Given request → Swap every "Identify" in these lines for "Locate" and write the lines out again with nothing else changed, leaving out the pictures.

## Start Dataset rows

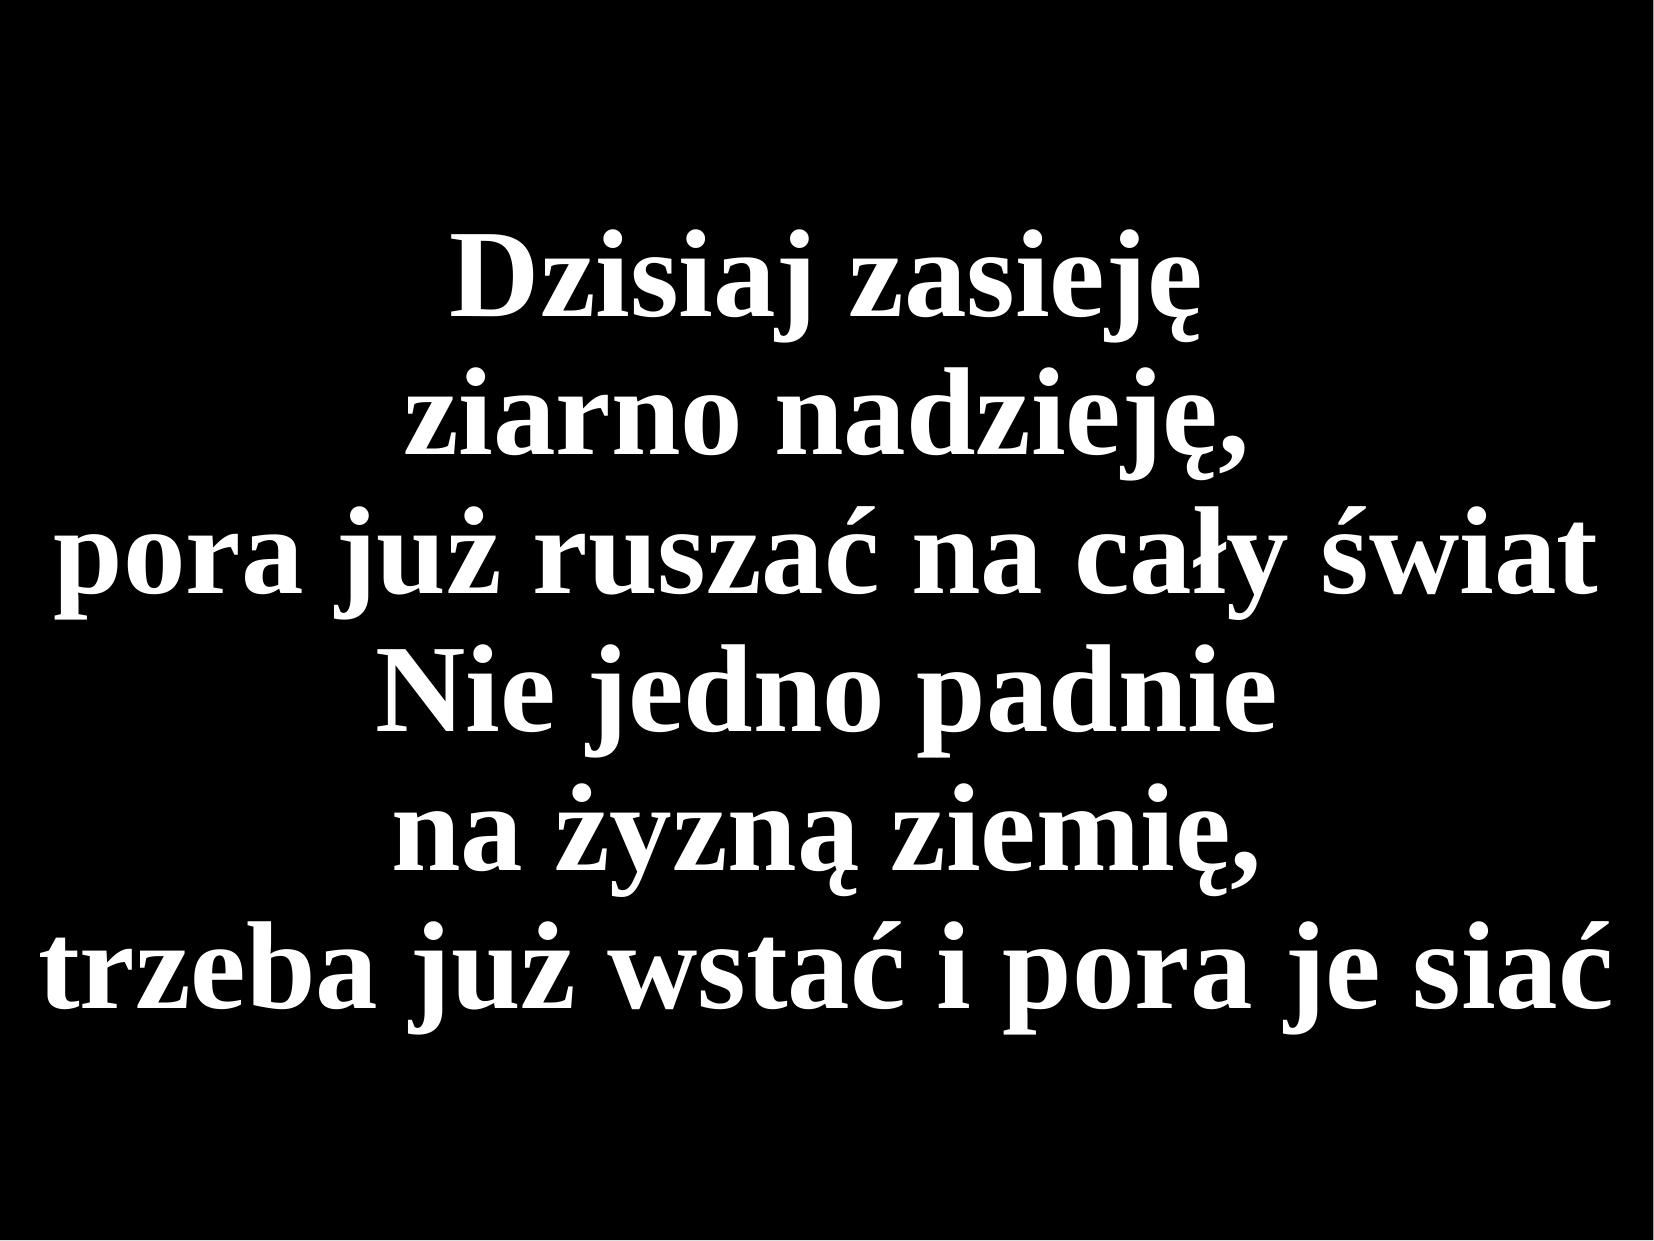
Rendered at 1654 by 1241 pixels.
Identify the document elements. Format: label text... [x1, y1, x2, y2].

title Dzisiaj zasieję ziarno nadzieję, pora już ruszać na cały świat Nie jedno padnie na żyzną ziemię, trzeba już wstać i pora je siać [0, 0, 1654, 1241]
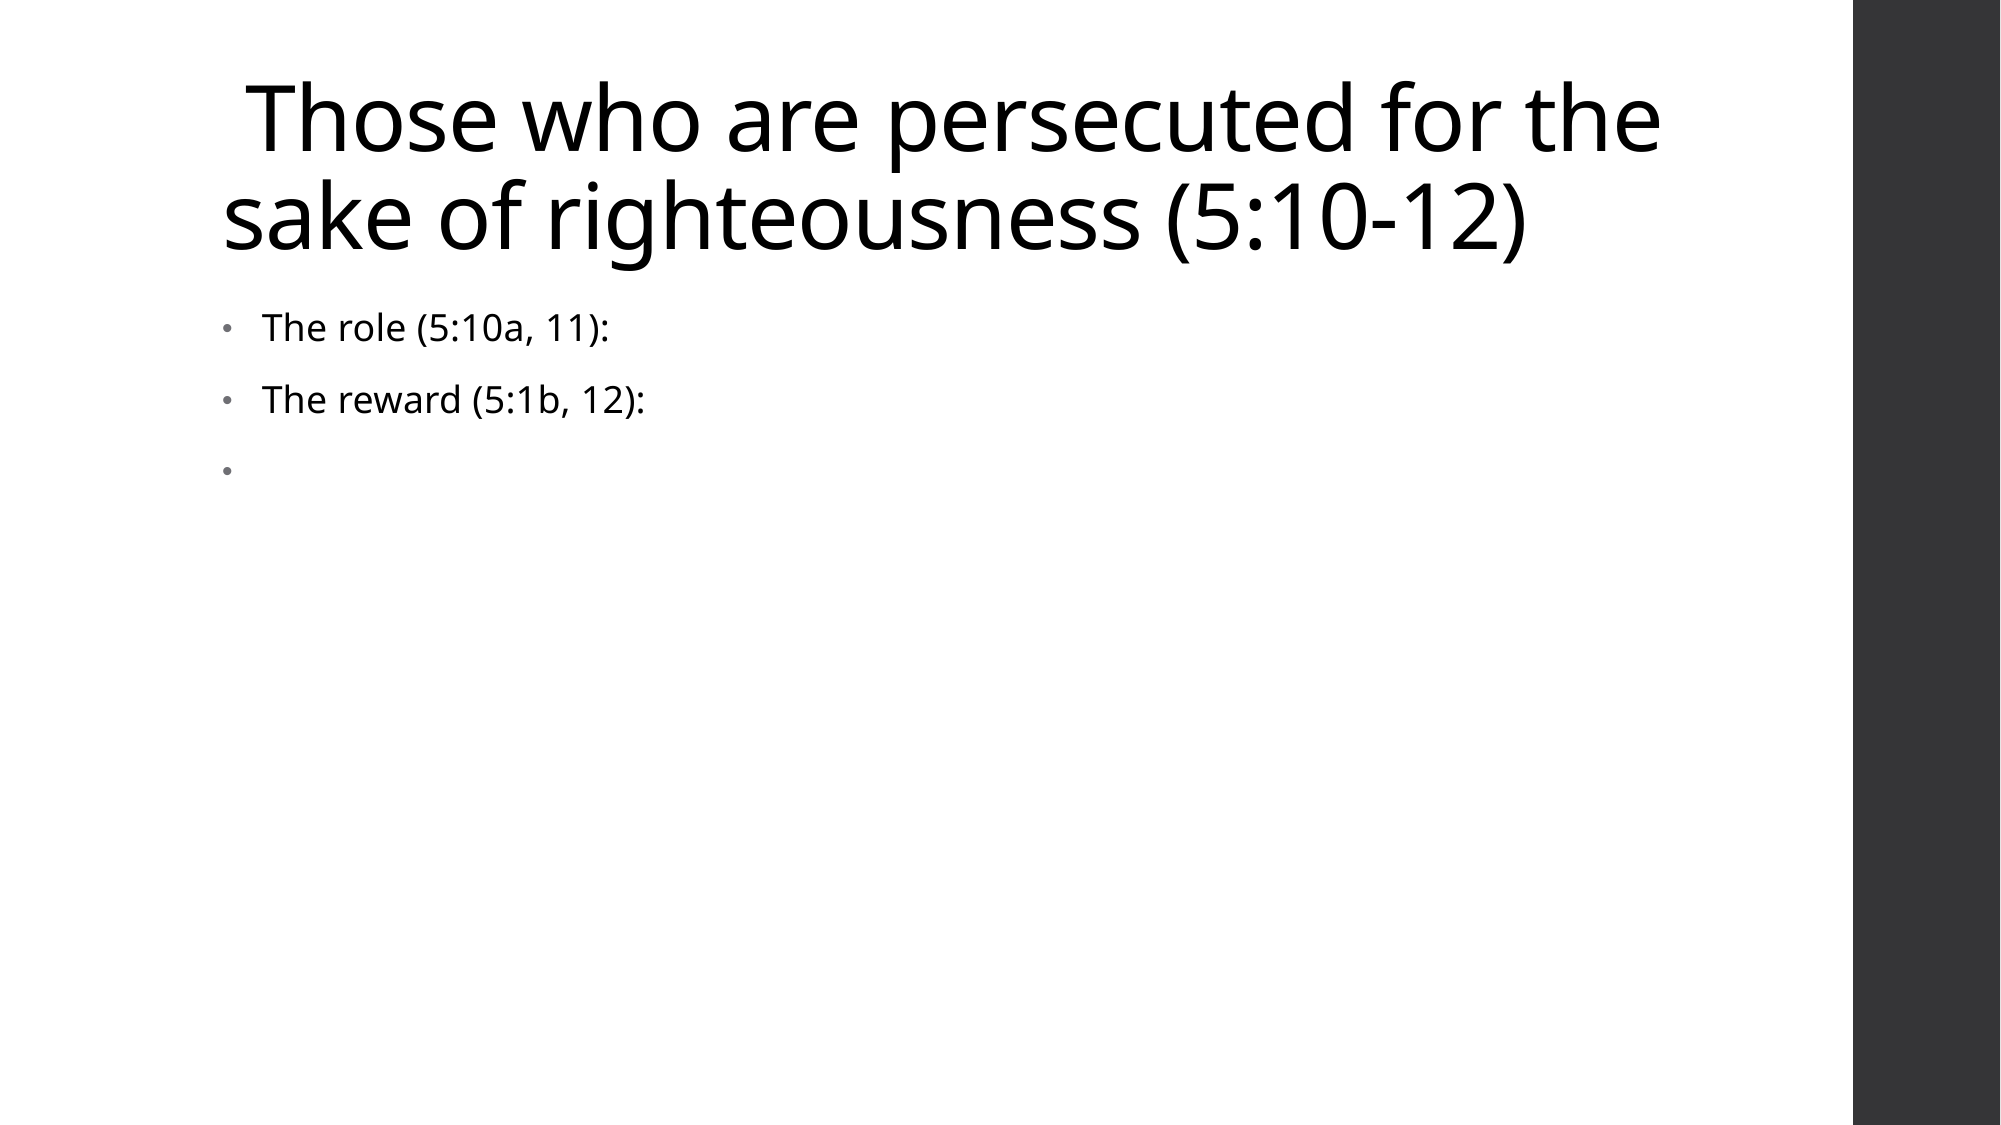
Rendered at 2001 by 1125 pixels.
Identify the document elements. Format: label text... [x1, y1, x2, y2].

title Those who are persecuted for the sake of righteousness (5:10-12) [206, 60, 1797, 278]
list The role (5:10a, 11): The reward (5:1b, 12): [206, 299, 1617, 1014]
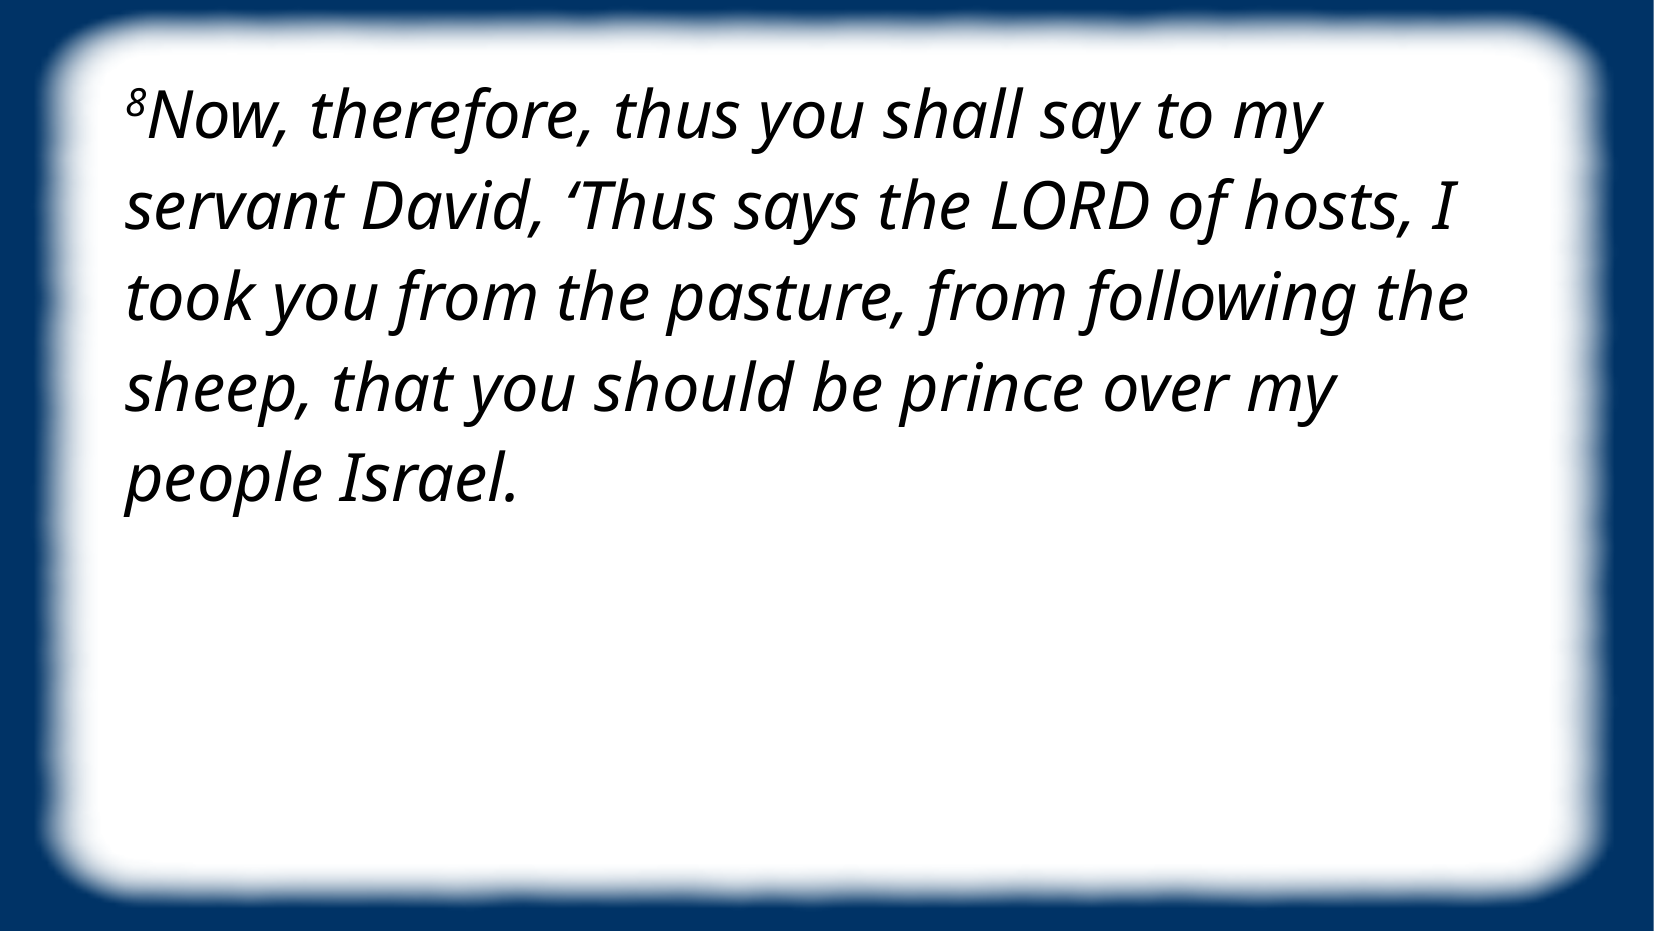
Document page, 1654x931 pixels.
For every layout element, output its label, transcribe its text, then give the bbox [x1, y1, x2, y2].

picture [0, 0, 1654, 931]
text_box 8Now, therefore, thus you shall say to my servant David, ‘Thus says the LORD of hosts, I took you from the pasture, from following the sheep, that you should be prince over my people Israel. [110, 60, 1551, 526]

## End Dataset rows

Answer for this exercise →
Rendered at 1654 by 1241 pixels.
Locate the document elements. Format: label text... [x1, y1, x2, y2].

title Dzisiaj zasieję ziarno nadzieję, pora już ruszać na cały świat Nie jedno padnie na żyzną ziemię, trzeba już wstać i pora je siać [0, 0, 1654, 1241]
Rendered at 2001 by 1125 pixels.
Locate the document elements. Format: label text... [x1, y1, x2, y2].

title Those who are persecuted for the sake of righteousness (5:10-12) [206, 60, 1797, 278]
list The role (5:10a, 11): The reward (5:1b, 12): [206, 299, 1617, 1014]
Document page, 1654x931 pixels.
For every layout element, output its label, transcribe its text, then give the bbox [x1, y1, x2, y2].

picture [0, 0, 1654, 931]
text_box 8Now, therefore, thus you shall say to my servant David, ‘Thus says the LORD of hosts, I took you from the pasture, from following the sheep, that you should be prince over my people Israel. [110, 60, 1551, 526]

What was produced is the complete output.